Upon speaking to both the Dartmouth team members and ChapterSpot founders, I notice a mutual feeling of excitement and appreciation from both ends.
“We have an MBA team, who has experience within different spectrums, advising us on our next strategic move as a company,” explains Finke. “They will be helping us identify our next target market, as well as ways we can improve our current platform. This is something we don’t take lightly, and we are very appreciative of the team and their time.”
And on the other end, the MBA students, who each have three to seven years of work experience within finance, non-profits, and consulting prior to entering graduate school, are just as eager to use their collective experiences to help ChapterSpot accomplish its next goal.
The team members add that working with ChapterSpot has been a great change of pace after working for larger corporations, and they are humbled that the two innovators have been so open and responsive to their ideas and suggestions.
With the excitement and appreciation, of course, comes the pressure – for the Dartmouth students to make viable strategies that ChapterSpot can implement, and the responsibility that McMenemon and Finke have to make the best decisions for their company while ensuring that their IDEAcorps team makes the best of their trip. However, the group has built a strong sense of camaraderie and enthusiasm that should help them toward their goals.
While the program does not promise new jobs for the visiting MBAs nor do they have plans to call New Orleans home (yet), the weeklong program provides long-term effects and proves the impact that the entrepreneurial movement in New Orleans has made on a nation-wide level.

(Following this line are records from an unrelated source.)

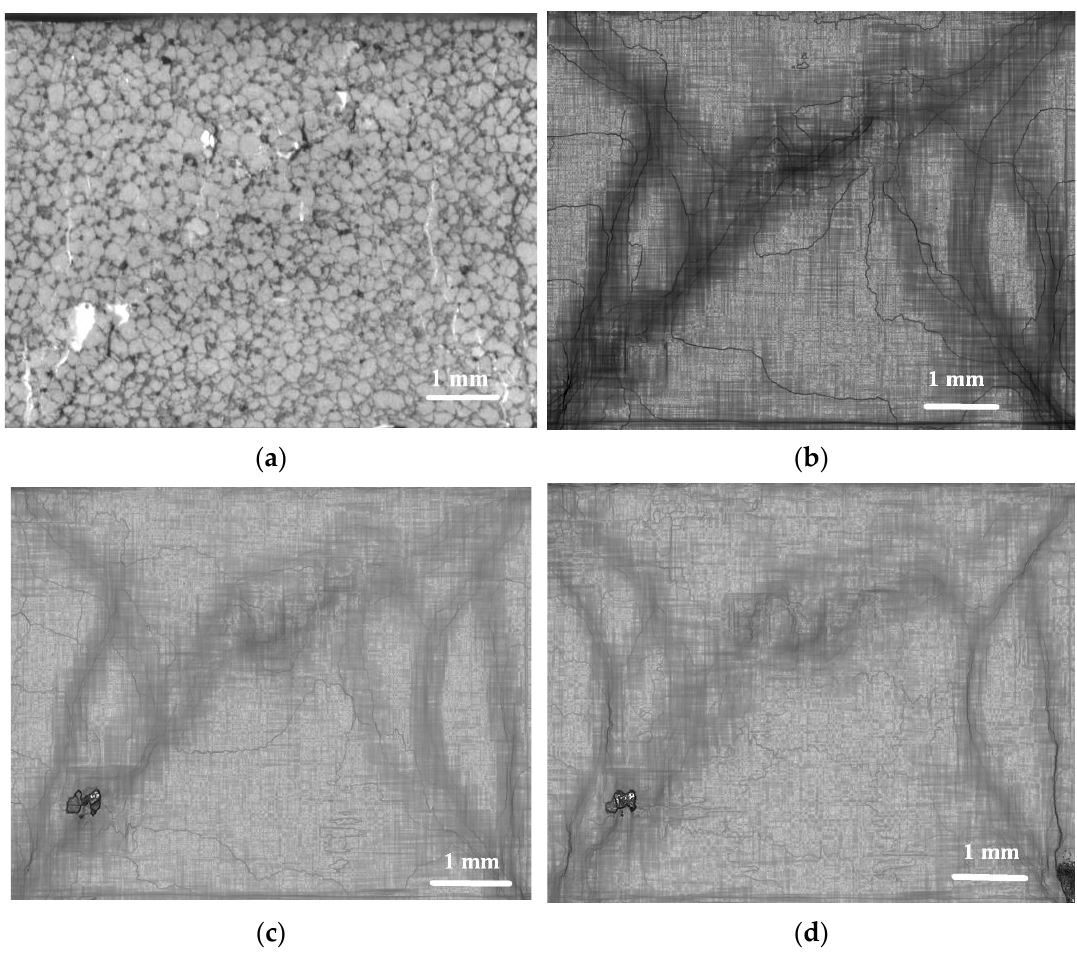
Figure 11. Optical macrograph ( a ) and deformation maps ( b – d ) of Sample #1 at the deformation Stage III at strain are as follows: ε = 0.072 ( a ), ε = 0.064, ∆ ε = 0.010 ( b ), ε = 0.067, ∆ ε = 0.010 ( c ), and ε = 0.072, ∆ ε = 0.010 ( d ).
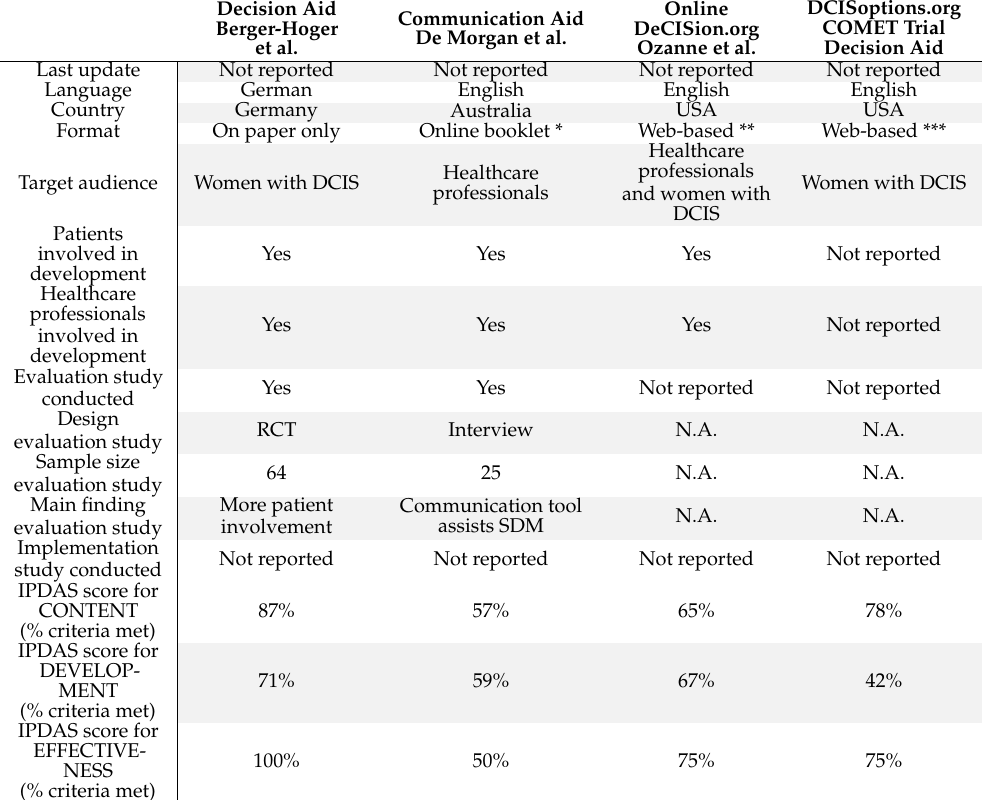
Table 1. Overview of patient decision aids on treatment decision for (low-risk)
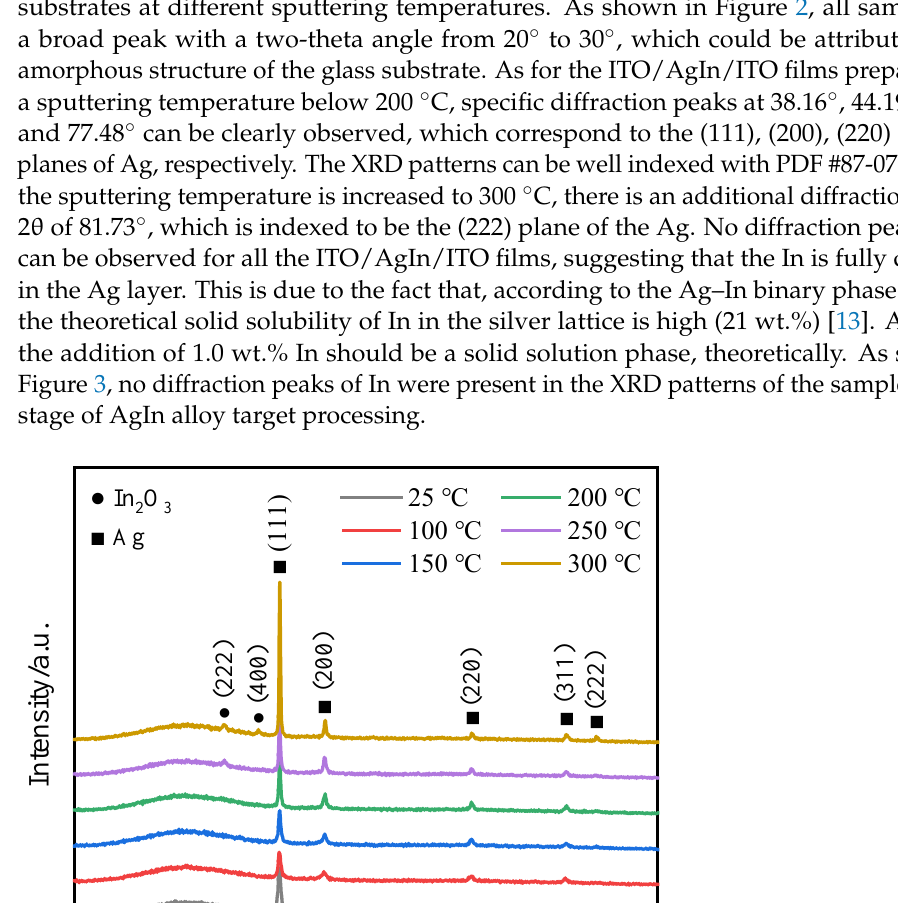
Figure 3. XRD patterns of as - cast, forging and final AgIn alloy targets . Figure 4 depicts the reflectance spectra of the ITO/AgIn/ITO films as a function of sputtering temperature. At a certain sputtering temperature, the reflectance gradually increases with increasing wavelength. The reflectance decreases sequentially with increasing sputtering temperature at 550 nm. The films prepared at 25 °C had the highest reflectance, up to 95.3% at 550 nm and 98.6% at 780 nm. The films prepared at 100 °C had an approximate reflectance, but the average reflectance in the visible wavelength range of 380 – 780 nm was slightly lower than the reflectance at 25 °C. The reflectance at 550 nm at 150 °C, 200 °C, 250 °C and 300 °C was 92%, 78.8%, 68.6% and 69.3%, respectively.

“The program speaks to a national audience of what is happening in New Orleans,” explains IDEAcorps coordinator Brent Godfrey, who has been involved with the program for the past three years. “It shows the breadth and depth of our network, and how even the top business school are eager to get engaged. It proves that what is happening here is real.”
And what the initiative has done has been to reach out to a group of young professionals who were born and raised in New Orleans, but fled after college due to the lack of jobs within their fields – particularly within media, technology, and, as in Parul Shah’s case, finance. After living away from New Orleans for nearly 10 years, she is joining her team to get involved in the new business surge.
She adds, “My main goal is to do a great job for ChapterSpot, but I also want to put New Orleans on a map as being a city that is known for more than Mardi Gras and Katrina.”
With that same enthusiasm as a New Orleans native, first time visitor Kellie Ciofalo is coming to NOEW with the same goals. She adds that after years of wanting to come down to the city to help with rebuilding efforts, this is the best opportunity to get involved and connect with other passionate, like-minded people.
Spring Break festivities for the IDEAcorps participants may not include endless Pina Coladas, midnight pizza on a cruise ship or happy hour at Senor Frog’s in CanCun, but what they are in for is an experience of a lifetime and perhaps even a New Orleans style outdoor concert.
It doesn’t get much better than that.